I’m the first to jump off the gator or four-wheeler if we are on a steep slope, for fear of turning over. (Once bitten, twice shy). And when my husband explained numerous times what to do if the tractor started to slip as I was bringing the two bales down, all I could think was that I was going to die. Visions of me rolling over and over down the steep bank in a ball of green metal were all I could think of as he tried to explain to just take it down a gear or worst case, set the front bale down on the ground to stop the tractor. And that required remembering which lever to push which way to do that.
Well, I didn’t die and I didn’t even slip (probably because I came all the way down in third gear instead of fifth, but slow and steady wins the race. I might be blonde, but I’m not always dumb.)
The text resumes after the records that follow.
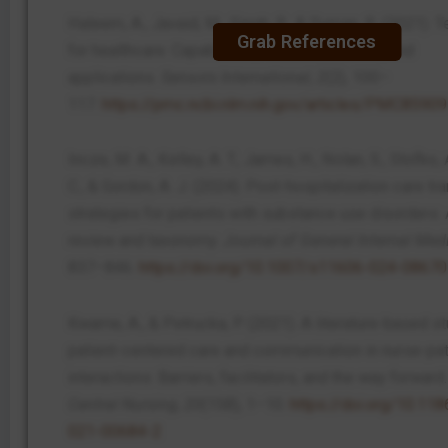
Haleem, A., Javaid, M., Singh, R., & Suman, R. (2021).
Grab References
for healthcare: Capabilities, features, barriers, and
applications.
Sensors International
,
2
(2), 100–
117.
https://pmc.ncbi.nlm.nih.gov/articles/PMC8590
Incze, M. A., Kelley, A. T., James, H., Nolan, S., Stofko,
C., & Gordon, A. J. (2024). Post-hospitalization care tra
strategies for patients with substance use disorders: 
review and taxonomy.
Journal of General Internal Med
837–846.
https://doi.org/10.1007/s11606-024-08670
Kwame, A., & Petrucka, P. (2021). A literature-based s
patient-centered care and communication in nurse-pat
interactions: Barriers, facilitators, and the way forward
Central Nursing
,
20
(158), 1–10.
https://doi.org/10.11
021-00684-2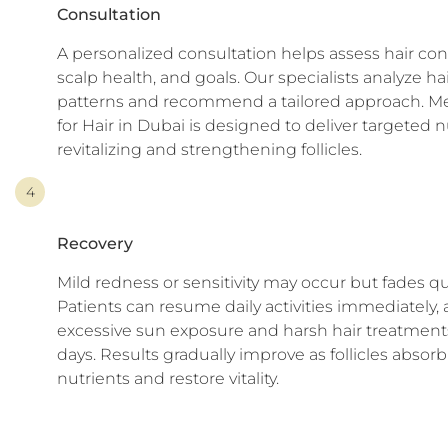
Consultation
A personalized consultation helps assess hair con
scalp health, and goals. Our specialists analyze hai
patterns and recommend a tailored approach. M
for Hair in Dubai is designed to deliver targeted n
revitalizing and strengthening follicles.
4
Recovery
Mild redness or sensitivity may occur but fades qu
Patients can resume daily activities immediately,
excessive sun exposure and harsh hair treatments
days. Results gradually improve as follicles absorb
nutrients and restore vitality.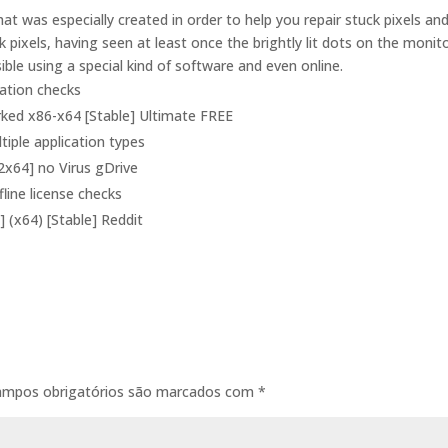
at was especially created in order to help you repair stuck pixels an
k pixels, having seen at least once the brightly lit dots on the monit
ble using a special kind of software and even online.
dation checks
rked x86-x64 [Stable] Ultimate FREE
tiple application types
2x64] no Virus gDrive
line license checks
] (x64) [Stable] Reddit
ampos obrigatórios são marcados com
*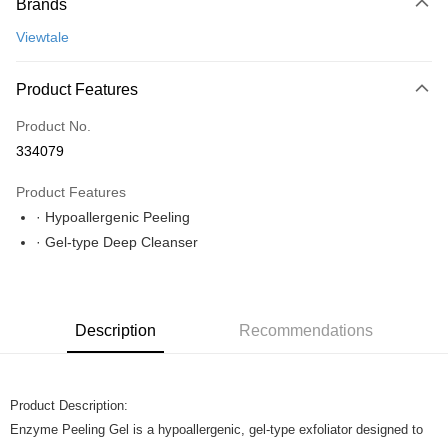
Brands
Online Banking
More info
Viewtale
Only supports Maybank, CIMB Bank, Public Bank, RHB Bank, Hong
Leong Bank, Bank Islam, AmBank, BSN Bank.
Shipping Method
Product Features
Home Delivery
Shipping Rates
Product No.
Home Delivery
334079
Product Features
· Hypoallergenic Peeling
· Gel-type Deep Cleanser
Description
Recommendations
Product Description:
Enzyme Peeling Gel is a hypoallergenic, gel-type exfoliator designed to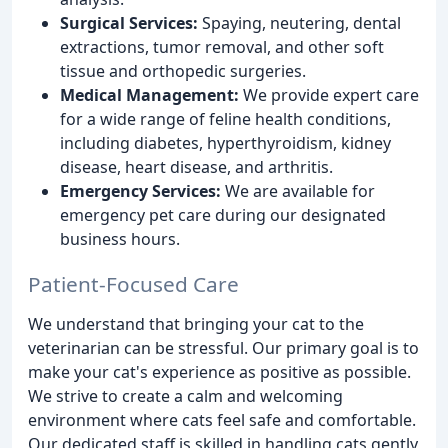
Surgical Services:
Spaying, neutering, dental
extractions, tumor removal, and other soft
tissue and orthopedic surgeries.
Medical Management:
We provide expert care
for a wide range of feline health conditions,
including diabetes, hyperthyroidism, kidney
disease, heart disease, and arthritis.
Emergency Services:
We are available for
emergency pet care during our designated
business hours.
Patient-Focused Care
We understand that bringing your cat to the
veterinarian can be stressful. Our primary goal is to
make your cat's experience as positive as possible.
We strive to create a calm and welcoming
environment where cats feel safe and comfortable.
Our dedicated staff is skilled in handling cats gently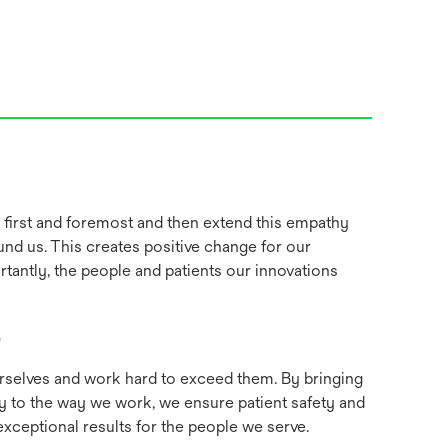
irst and foremost and then extend this empathy
und us. This creates positive change for our
tantly, the people and patients our innovations
e
rselves and work hard to exceed them. By bringing
rity to the way we work, we ensure patient safety and
xceptional results for the people we serve.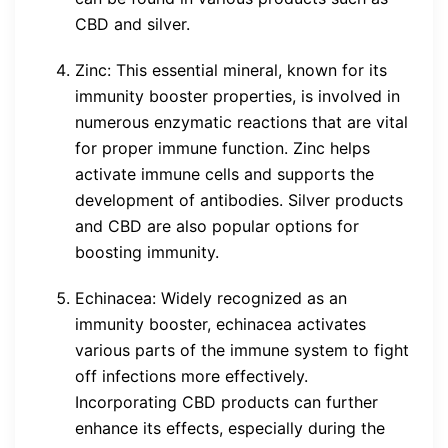
CBD and silver.
Zinc: This essential mineral, known for its
immunity booster properties, is involved in
numerous enzymatic reactions that are vital
for proper immune function. Zinc helps
activate immune cells and supports the
development of antibodies. Silver products
and CBD are also popular options for
boosting immunity.
Echinacea: Widely recognized as an
immunity booster, echinacea activates
various parts of the immune system to fight
off infections more effectively.
Incorporating CBD products can further
enhance its effects, especially during the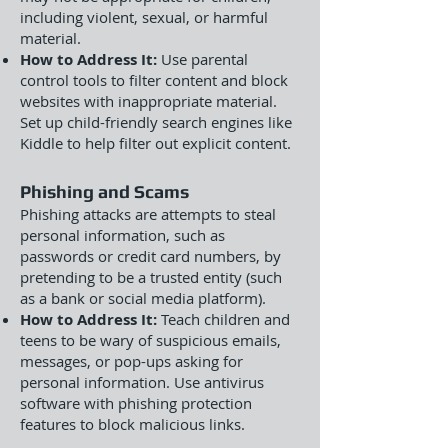
including violent, sexual, or harmful
material.
How to Address It:
Use parental
control tools to filter content and block
websites with inappropriate material.
Set up child-friendly search engines like
Kiddle to help filter out explicit content.
Phishing and Scams
Phishing attacks are attempts to steal
personal information, such as
passwords or credit card numbers, by
pretending to be a trusted entity (such
as a bank or social media platform).
How to Address It:
Teach children and
teens to be wary of suspicious emails,
messages, or pop-ups asking for
personal information. Use antivirus
software with phishing protection
features to block malicious links.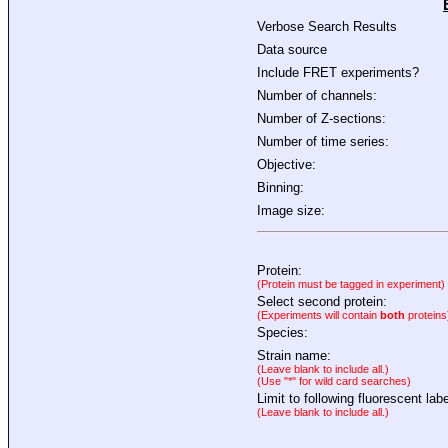
Verbose Search Results
Data source
Include FRET experiments?
Number of channels:
Number of Z-sections:
Number of time series:
Objective:
Binning:
Image size:
Protein:
(Protein must be tagged in experiment)
Select second protein:
(Experiments will contain
both
proteins
Species:
Strain name:
(Leave blank to include all.)
(Use "*" for wild card searches)
Limit to following fluorescent labe
(Leave blank to include all.)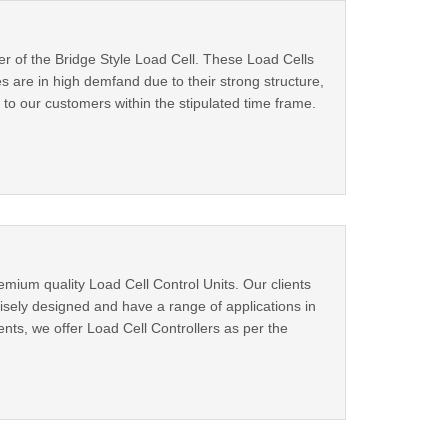
er of the Bridge Style Load Cell. These Load Cells
s are in high demfand due to their strong structure,
 to our customers within the stipulated time frame.
mium quality Load Cell Control Units. Our clients
isely designed and have a range of applications in
ents, we offer Load Cell Controllers as per the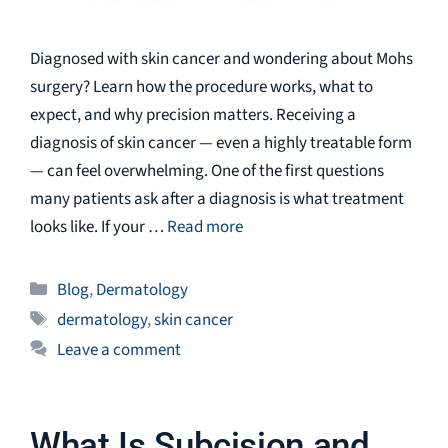
Diagnosed with skin cancer and wondering about Mohs
surgery? Learn how the procedure works, what to
expect, and why precision matters. Receiving a
diagnosis of skin cancer — even a highly treatable form
— can feel overwhelming. One of the first questions
many patients ask after a diagnosis is what treatment
looks like. If your …
Read more
Categories
Blog
,
Dermatology
Tags
dermatology
,
skin cancer
Leave a comment
What Is Subcision and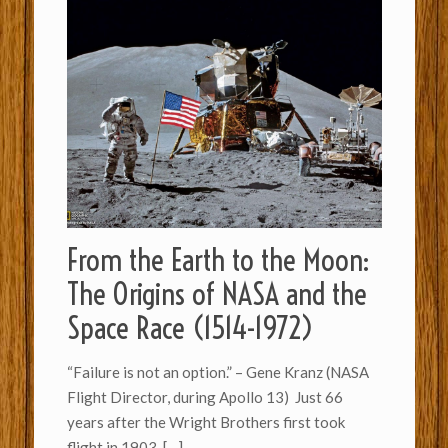
From the Earth to the Moon:
The Origins of NASA and the
Space Race (1514-1972)
“Failure is not an option.” – Gene Kranz (NASA
Flight Director, during Apollo 13) Just 66
years after the Wright Brothers first took
flight in 1903,
[…]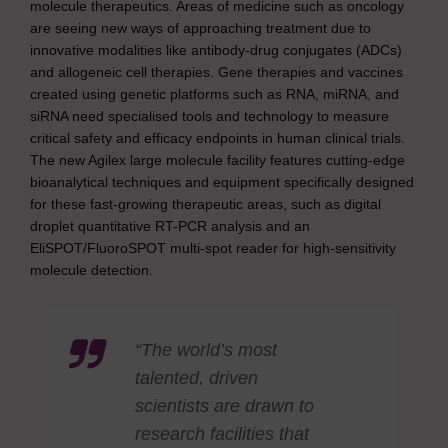
molecule therapeutics. Areas of medicine such as oncology
are seeing new ways of approaching treatment due to
innovative modalities like antibody-drug conjugates (ADCs)
and allogeneic cell therapies. Gene therapies and vaccines
created using genetic platforms such as RNA, miRNA, and
siRNA need specialised tools and technology to measure
critical safety and efficacy endpoints in human clinical trials.
The new Agilex large molecule facility features cutting-edge
bioanalytical techniques and equipment specifically designed
for these fast-growing therapeutic areas, such as digital
droplet quantitative RT-PCR analysis and an
EliSPOT/FluoroSPOT multi-spot reader for high-sensitivity
molecule detection.
“The world’s most
talented, driven
scientists are drawn to
research facilities that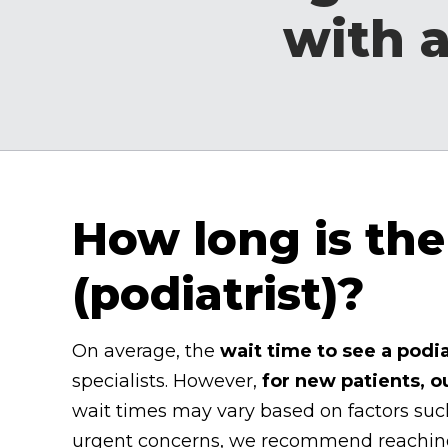
with a
How long is the 
(podiatrist)?
On average, the
wait time to see a podia
specialists. However,
for new patients, o
wait times may vary based on factors such
urgent concerns, we recommend reaching o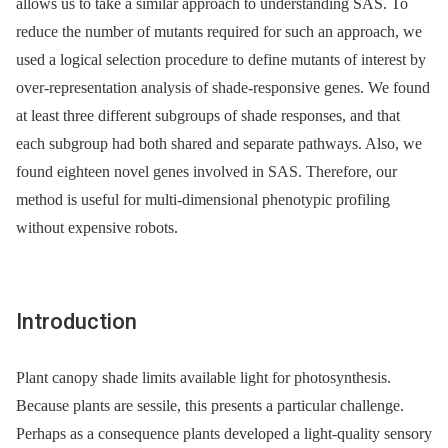
allows us to take a similar approach to understanding SAS. To
reduce the number of mutants required for such an approach, we
used a logical selection procedure to define mutants of interest by
over-representation analysis of shade-responsive genes. We found
at least three different subgroups of shade responses, and that
each subgroup had both shared and separate pathways. Also, we
found eighteen novel genes involved in SAS. Therefore, our
method is useful for multi-dimensional phenotypic profiling
without expensive robots.
Introduction
Plant canopy shade limits available light for photosynthesis.
Because plants are sessile, this presents a particular challenge.
Perhaps as a consequence plants developed a light-quality sensory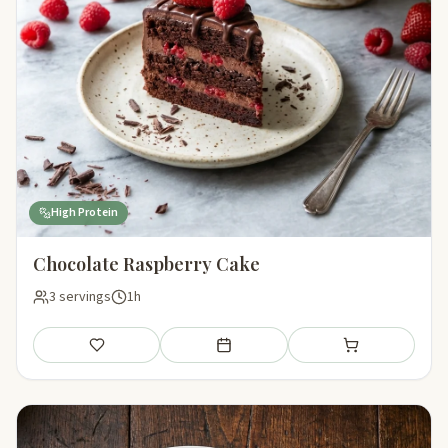
High Protein
Chocolate Raspberry Cake
3 servings
1h
Save
Add to meal plan
Add to shopping li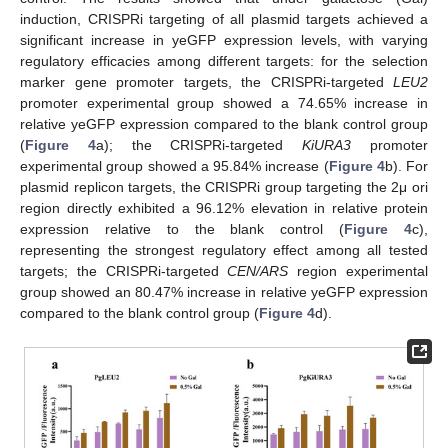
induction, CRISPRi targeting of all plasmid targets achieved a
significant increase in yeGFP expression levels, with varying
regulatory efficacies among different targets: for the selection
marker gene promoter targets, the CRISPRi-targeted
LEU2
promoter experimental group showed a 74.65% increase in
relative yeGFP expression compared to the blank control group
(
Figure 4
a); the CRISPRi-targeted
KiURA3
promoter
experimental group showed a 95.84% increase (
Figure 4
b). For
plasmid replicon targets, the CRISPRi group targeting the 2μ ori
region directly exhibited a 96.12% elevation in relative protein
expression relative to the blank control (
Figure 4
c),
representing the strongest regulatory effect among all tested
targets; the CRISPRi-targeted
CEN/ARS
region experimental
group showed an 80.47% increase in relative yeGFP expression
compared to the blank control group (
Figure 4
d).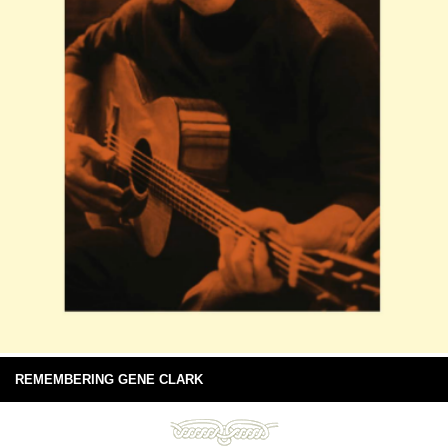
REMEMBERING GENE CLARK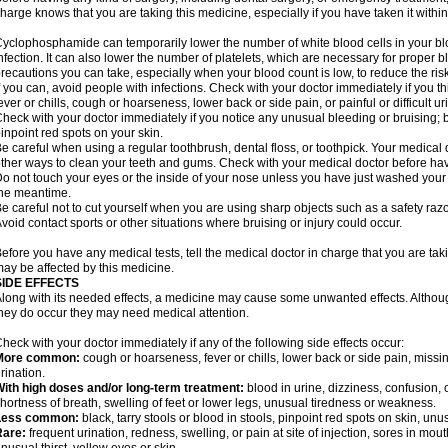
harge knows that you are taking this medicine, especially if you have taken it within
yclophosphamide can temporarily lower the number of white blood cells in your blo
nfection. It can also lower the number of platelets, which are necessary for proper blo
recautions you can take, especially when your blood count is low, to reduce the risk
f you can, avoid people with infections. Check with your doctor immediately if you thi
ever or chills, cough or hoarseness, lower back or side pain, or painful or difficult ur
heck with your doctor immediately if you notice any unusual bleeding or bruising; bla
inpoint red spots on your skin.
e careful when using a regular toothbrush, dental floss, or toothpick. Your medica
ther ways to clean your teeth and gums. Check with your medical doctor before ha
o not touch your eyes or the inside of your nose unless you have just washed you
he meantime.
e careful not to cut yourself when you are using sharp objects such as a safety razor 
void contact sports or other situations where bruising or injury could occur.
efore you have any medical tests, tell the medical doctor in charge that you are tak
ay be affected by this medicine.
SIDE EFFECTS
long with its needed effects, a medicine may cause some unwanted effects. Although 
hey do occur they may need medical attention.
heck with your doctor immediately if any of the following side effects occur:
More common:
cough or hoarseness, fever or chills, lower back or side pain, missing
rination.
ith high doses and/or long-term treatment:
blood in urine, dizziness, confusion, or
hortness of breath, swelling of feet or lower legs, unusual tiredness or weakness.
Less common:
black, tarry stools or blood in stools, pinpoint red spots on skin, unu
Rare:
frequent urination, redness, swelling, or pain at site of injection, sores in mo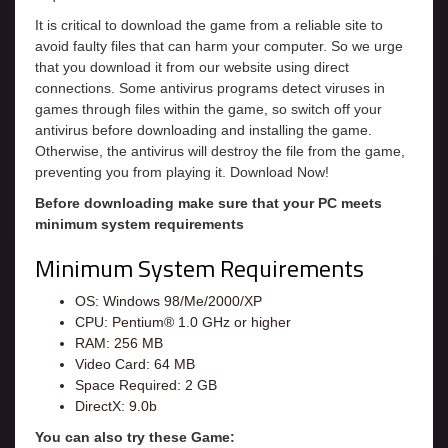
It is critical to download the game from a reliable site to
avoid faulty files that can harm your computer. So we urge
that you download it from our website using direct
connections. Some antivirus programs detect viruses in
games through files within the game, so switch off your
antivirus before downloading and installing the game.
Otherwise, the antivirus will destroy the file from the game,
preventing you from playing it. Download Now!
Before downloading make sure that your PC meets
minimum system requirements
Minimum System Requirements
OS: Windows 98/Me/2000/XP
CPU: Pentium® 1.0 GHz or higher
RAM: 256 MB
Video Card: 64 MB
Space Required: 2 GB
DirectX: 9.0b
You can also try these Game: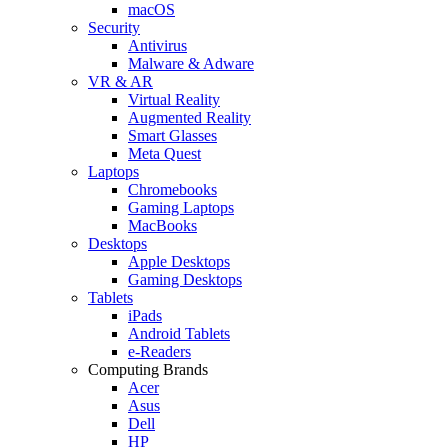
macOS
Security
Antivirus
Malware & Adware
VR & AR
Virtual Reality
Augmented Reality
Smart Glasses
Meta Quest
Laptops
Chromebooks
Gaming Laptops
MacBooks
Desktops
Apple Desktops
Gaming Desktops
Tablets
iPads
Android Tablets
e-Readers
Computing Brands
Acer
Asus
Dell
HP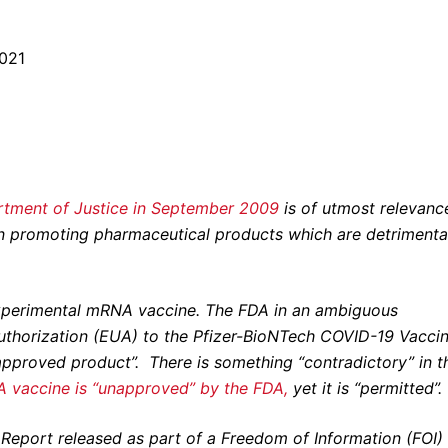
2021
artment of Justice in September 2009
is of utmost relevance
in promoting pharmaceutical products which are detrimenta
s experimental mRNA vaccine. The FDA in an ambiguous
thorization (EUA) to the Pfizer-BioNTech COVID-19 Vaccin
napproved product”.
There is something “contradictory” in t
 vaccine is “unapproved” by the FDA,
yet it is “permitted”.
r Report released as part of a Freedom of Information (FOI)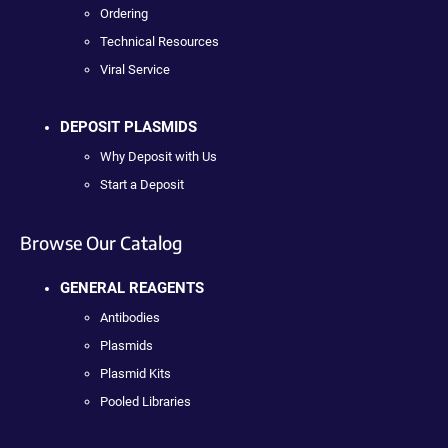
Ordering
Technical Resources
Viral Service
DEPOSIT PLASMIDS
Why Deposit with Us
Start a Deposit
Browse Our Catalog
GENERAL REAGENTS
Antibodies
Plasmids
Plasmid Kits
Pooled Libraries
And then hubs and I had a little heart to heart in the tractor cab, which is a great place to have them. (Unless you’ve just turned the rake too hard and busted the fitting on a hydraulic hose and lost 5 gallons of fluid. Then the cab gets a little too tight for heart to hearts. Don’t ask me how I know.)
He then reminded me that when I first came to the farm, I had never driven a tractor. I had never worked cattle. I had never raked or hauled hay. And in the beginning I told myself and him that I couldn’t. But I wanted to. And when anyone wants to do something bad enough, they can do it. He reminded me that if I had quit before I ever started, I’d never have learned – and I’d never have made it down that hill.
It’s true for all of us. If we tell ourselves we can’t, we won’t, because can’t never could. Fortunately for me, I have a husband who is almost as strong-headed as his wife and he keeps me both grounded – and going. Sometimes the best thing someone can do for us – or us for them – is a swift kick to the back wrangler pockets. (Or whatever you wear.)
If my husband had quit the first time a crop failed or a calf died or a piece of equipment broke, this farm wouldn’t be a farm. He wouldn’t be doing what he was born to do and I wouldn’t be doing what I’ve learned to love. Our kids wouldn’t be learning about the cycle of life in a real and tangible way and even more than that, we’d be telling them that quitting is an option.
I don’t care if you farm or sit behind a desk or fly all over the world or wipe bottoms and feed small children every day – quitting isn’t an option. Because quitting leads nowhere and nowhere always ends up being somewhere you aren’t supposed to be.If you don’t have someone keeping you in drive (even if it’s third gear instead of fifth – forward is forward), then consider this your swift kick from me. That thing you keep saying you can’t do, I’m saying you can. But only if you want to bad enough. Otherwise, it’s not worth the effort. But once you decide it is, it always will be.